Alternatively, unit_system may be set to a Dataset object to use the code units of that dataset:

ds = yt.load("IsolatedGalaxy/galaxy0030/galaxy0030")
cosmo = Cosmology(unit_system=ds)

Physical Constants in the Different Unit Systems

Each UnitSystem object will have a constants attribute which can be used to obtain any physical constant in yt.utilities.physical_constants in the base units of that system. For example:

import yt

galactic_units_system = yt.unit_system_registry["galactic"]

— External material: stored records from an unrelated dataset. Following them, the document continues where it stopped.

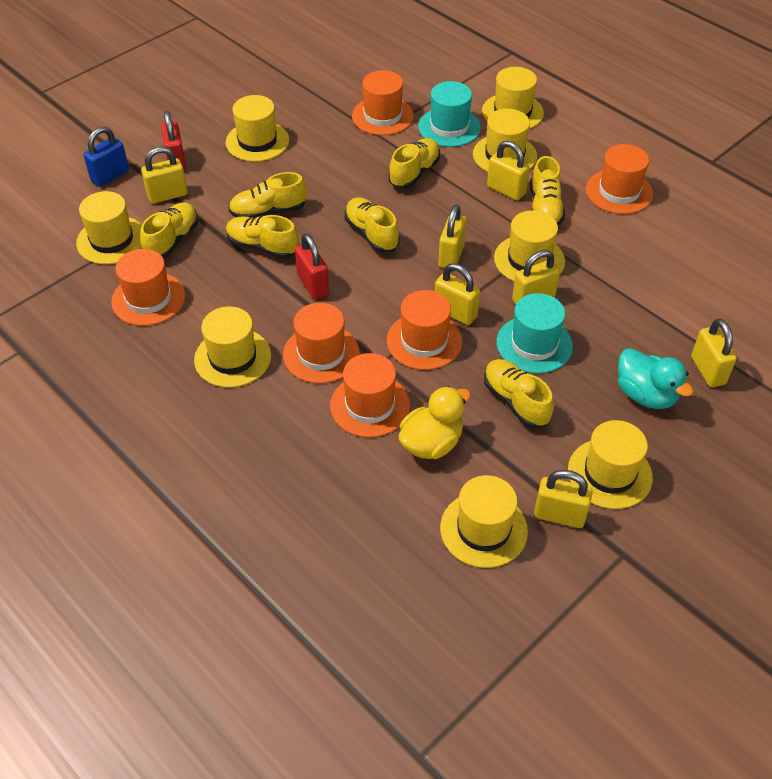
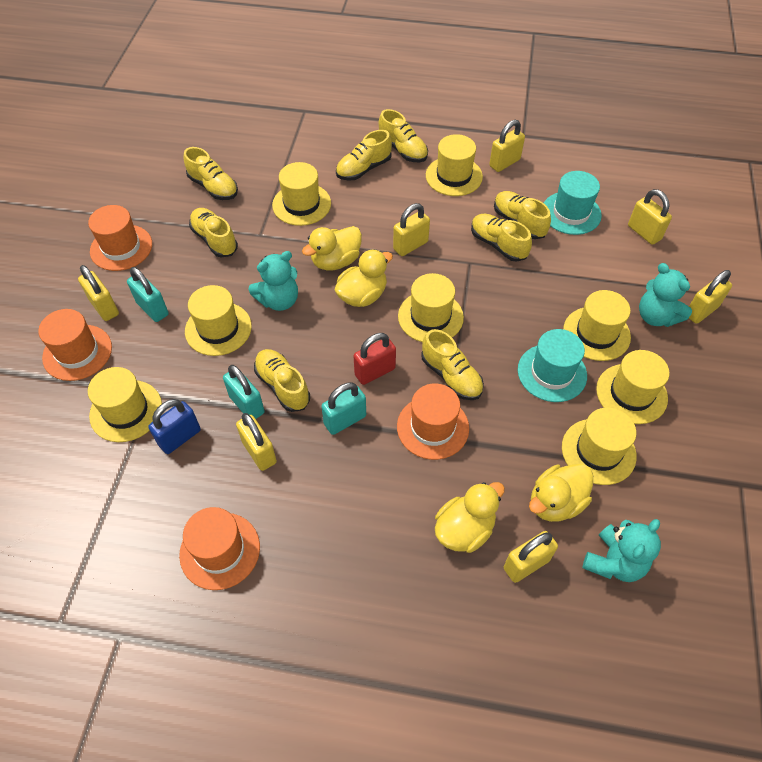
orange hat: 6 -> 4
red padlock: 2 -> 1
turquoise duck: 1 -> 0
turquoise padlock: 0 -> 3
turquoise teddy bear: 0 -> 3
yellow duck: 1 -> 4
yellow shoe: 7 -> 8

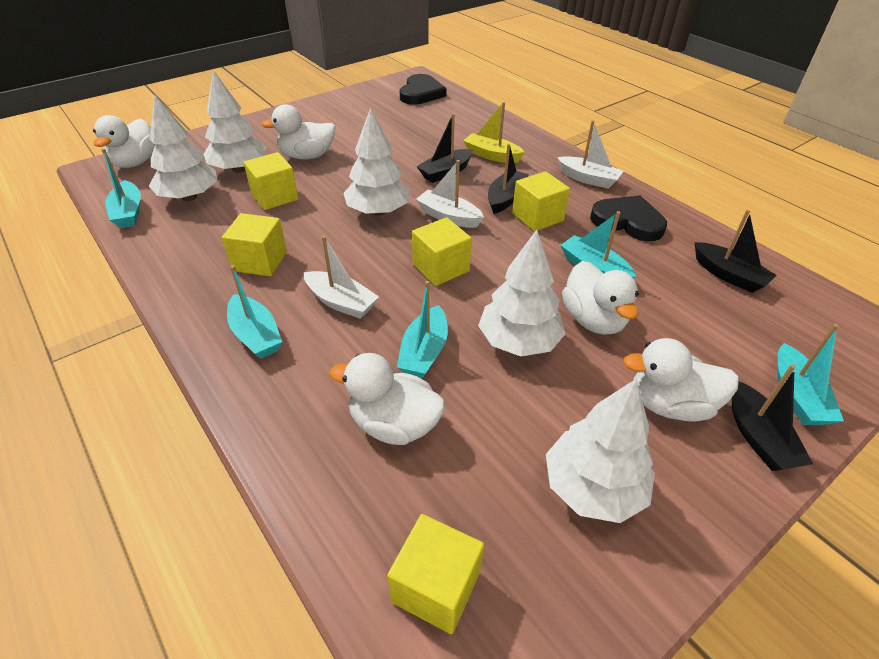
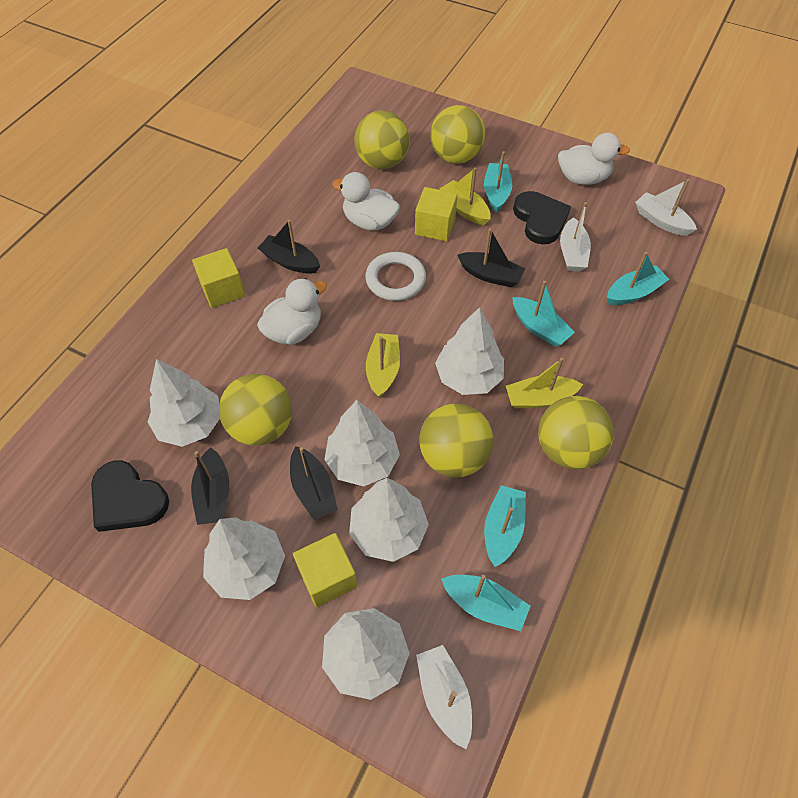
white duck: 5 -> 3
white ring: 0 -> 1
white tree: 5 -> 6
yellow ball: 0 -> 5
yellow boat: 1 -> 3
yellow cube: 5 -> 3

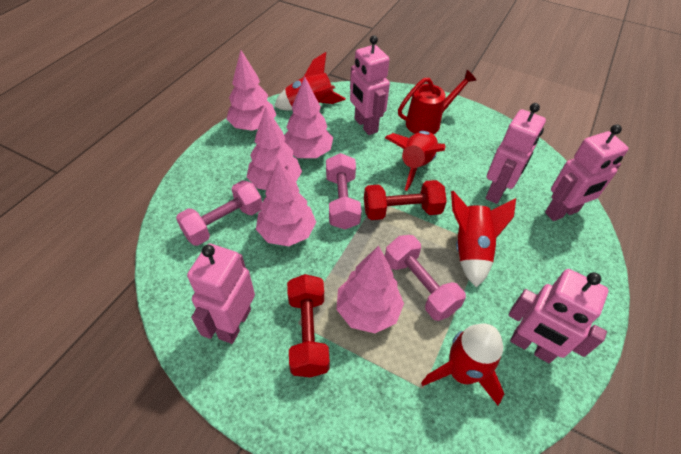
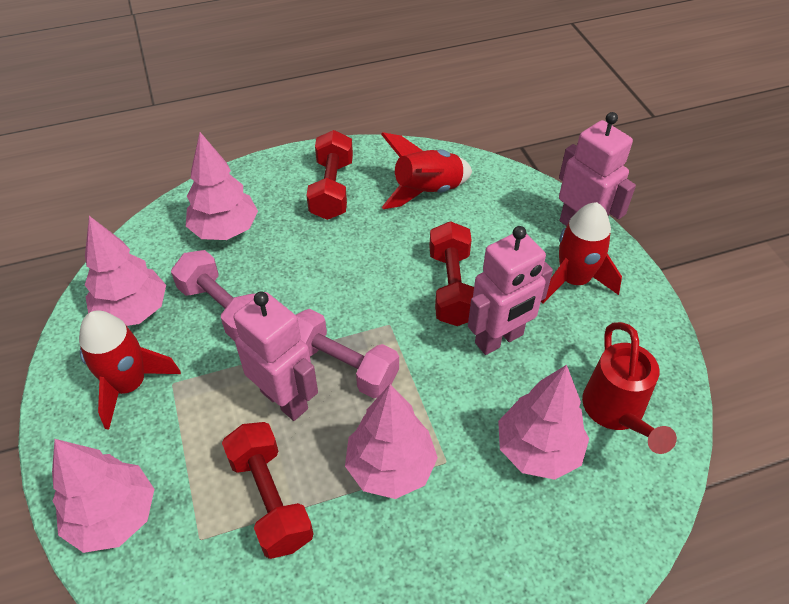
pink dumbbell: 3 -> 2
pink robot: 5 -> 3
red dumbbell: 2 -> 3
red rocket: 4 -> 3

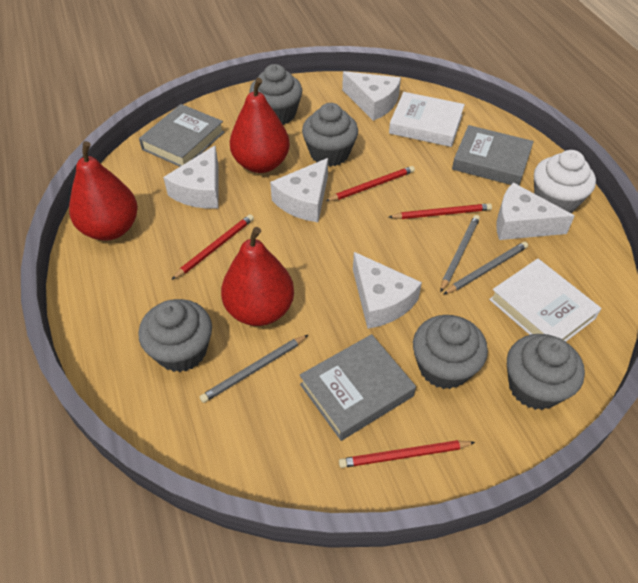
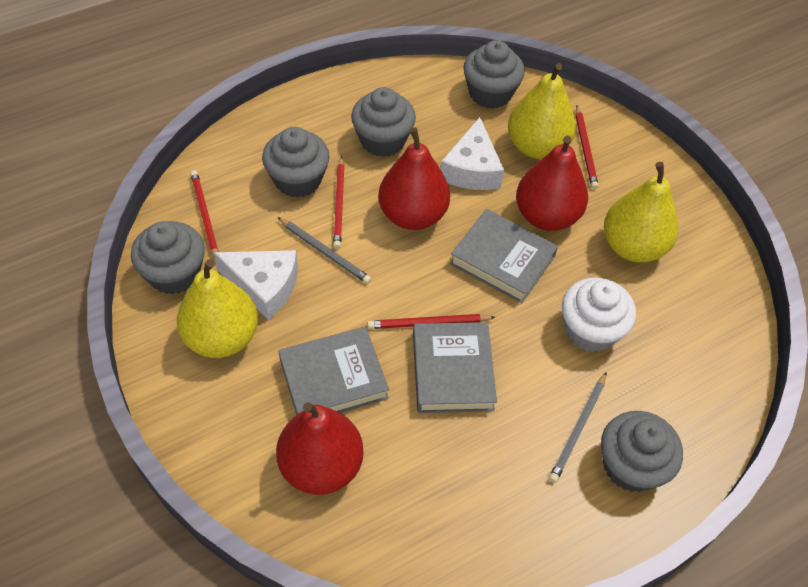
grey pencil: 3 -> 2
white book: 2 -> 0
white cheese: 5 -> 2
yellow pear: 0 -> 3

G = galactic_units_system.constants.G
clight = galactic_units_system.constants.clight
mp = galactic_units.system.constants.mp

print(G)
print(clight)
print(mp)
4.498205661165364e-12 kpc**3/(Msun*Myr**2)

306.6013938381177 kpc/Myr

8.417430465502256e-58 Msun

Notifying the Community

The community will be notified about this feature enhancement via the mailing list and appropriate social media accounts. Appropriate documentation of this feature will be added.

Backwards Compatibility

Since the base unit system for all yt units will remain cgs, and the unit_system keyword will always default to "cgs" for loading datasets, setting up Cosmology objects, and unit conversions of arrays, the changes as proposed are fully backwards-compatible.

Alternatives

The only alternative discussed up to this point was to set the unit system globally for a given yt session using the configuration system. The system proposed here allows for more fine-grained control at the level of individual objects, e.g. Dataset, YTArray, and Cosmology objects, which should be sufficient for most (if not all) purposes. Another option is to make the default base units themselves configurable. This is disfavored since it does not appear to add additional functionality beyond the currently proposed scheme, and would result in more widespread changes to the code base.